* [YOUR ASSIGNMENT]
Restate the entries below word for word, omitting nothing.

* [Stored dataset items]
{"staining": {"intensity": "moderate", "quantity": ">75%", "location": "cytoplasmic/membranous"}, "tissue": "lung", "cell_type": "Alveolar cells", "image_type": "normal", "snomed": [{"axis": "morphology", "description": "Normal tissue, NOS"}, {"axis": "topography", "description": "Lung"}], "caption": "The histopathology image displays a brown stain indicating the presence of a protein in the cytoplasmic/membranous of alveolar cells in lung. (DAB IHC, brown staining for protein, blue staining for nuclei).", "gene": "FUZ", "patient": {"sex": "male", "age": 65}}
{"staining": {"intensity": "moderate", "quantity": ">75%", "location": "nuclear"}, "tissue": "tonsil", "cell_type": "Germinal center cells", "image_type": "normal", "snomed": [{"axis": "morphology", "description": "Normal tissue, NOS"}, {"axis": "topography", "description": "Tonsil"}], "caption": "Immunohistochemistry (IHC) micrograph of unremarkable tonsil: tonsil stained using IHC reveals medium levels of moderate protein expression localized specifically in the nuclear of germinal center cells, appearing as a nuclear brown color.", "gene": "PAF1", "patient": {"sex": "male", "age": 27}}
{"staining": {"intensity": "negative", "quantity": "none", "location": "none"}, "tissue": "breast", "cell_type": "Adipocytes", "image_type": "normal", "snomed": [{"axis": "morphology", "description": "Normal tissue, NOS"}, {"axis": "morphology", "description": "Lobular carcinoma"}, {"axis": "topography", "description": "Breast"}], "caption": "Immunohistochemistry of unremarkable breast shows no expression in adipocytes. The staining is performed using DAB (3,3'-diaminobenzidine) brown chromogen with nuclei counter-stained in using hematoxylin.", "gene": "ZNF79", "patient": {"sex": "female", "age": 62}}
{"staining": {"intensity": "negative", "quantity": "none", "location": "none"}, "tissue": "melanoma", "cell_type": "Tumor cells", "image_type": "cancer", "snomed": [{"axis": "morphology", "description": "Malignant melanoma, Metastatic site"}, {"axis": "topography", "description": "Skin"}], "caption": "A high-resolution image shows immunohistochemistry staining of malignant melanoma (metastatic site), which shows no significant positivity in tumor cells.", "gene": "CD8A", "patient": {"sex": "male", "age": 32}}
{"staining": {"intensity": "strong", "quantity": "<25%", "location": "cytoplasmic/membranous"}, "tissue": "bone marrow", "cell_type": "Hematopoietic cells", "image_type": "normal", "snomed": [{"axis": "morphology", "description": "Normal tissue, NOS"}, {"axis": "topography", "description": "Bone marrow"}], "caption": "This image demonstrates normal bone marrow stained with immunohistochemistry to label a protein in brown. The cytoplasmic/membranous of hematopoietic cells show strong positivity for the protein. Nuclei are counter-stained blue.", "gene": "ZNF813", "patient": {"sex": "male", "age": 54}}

* [OUTPUT]
{"staining": {"intensity": "moderate", "quantity": ">75%", "location": "cytoplasmic/membranous"}, "tissue": "lung", "cell_type": "Alveolar cells", "image_type": "normal", "snomed": [{"axis": "morphology", "description": "Normal tissue, NOS"}, {"axis": "topography", "description": "Lung"}], "caption": "The histopathology image displays a brown stain indicating the presence of a protein in the cytoplasmic/membranous of alveolar cells in lung. (DAB IHC, brown staining for protein, blue staining for nuclei).", "gene": "FUZ", "patient": {"sex": "male", "age": 65}}
{"staining": {"intensity": "moderate", "quantity": ">75%", "location": "nuclear"}, "tissue": "tonsil", "cell_type": "Germinal center cells", "image_type": "normal", "snomed": [{"axis": "morphology", "description": "Normal tissue, NOS"}, {"axis": "topography", "description": "Tonsil"}], "caption": "Immunohistochemistry (IHC) micrograph of unremarkable tonsil: tonsil stained using IHC reveals medium levels of moderate protein expression localized specifically in the nuclear of germinal center cells, appearing as a nuclear brown color.", "gene": "PAF1", "patient": {"sex": "male", "age": 27}}
{"staining": {"intensity": "negative", "quantity": "none", "location": "none"}, "tissue": "breast", "cell_type": "Adipocytes", "image_type": "normal", "snomed": [{"axis": "morphology", "description": "Normal tissue, NOS"}, {"axis": "morphology", "description": "Lobular carcinoma"}, {"axis": "topography", "description": "Breast"}], "caption": "Immunohistochemistry of unremarkable breast shows no expression in adipocytes. The staining is performed using DAB (3,3'-diaminobenzidine) brown chromogen with nuclei counter-stained in using hematoxylin.", "gene": "ZNF79", "patient": {"sex": "female", "age": 62}}
{"staining": {"intensity": "negative", "quantity": "none", "location": "none"}, "tissue": "melanoma", "cell_type": "Tumor cells", "image_type": "cancer", "snomed": [{"axis": "morphology", "description": "Malignant melanoma, Metastatic site"}, {"axis": "topography", "description": "Skin"}], "caption": "A high-resolution image shows immunohistochemistry staining of malignant melanoma (metastatic site), which shows no significant positivity in tumor cells.", "gene": "CD8A", "patient": {"sex": "male", "age": 32}}
{"staining": {"intensity": "strong", "quantity": "<25%", "location": "cytoplasmic/membranous"}, "tissue": "bone marrow", "cell_type": "Hematopoietic cells", "image_type": "normal", "snomed": [{"axis": "morphology", "description": "Normal tissue, NOS"}, {"axis": "topography", "description": "Bone marrow"}], "caption": "This image demonstrates normal bone marrow stained with immunohistochemistry to label a protein in brown. The cytoplasmic/membranous of hematopoietic cells show strong positivity for the protein. Nuclei are counter-stained blue.", "gene": "ZNF813", "patient": {"sex": "male", "age": 54}}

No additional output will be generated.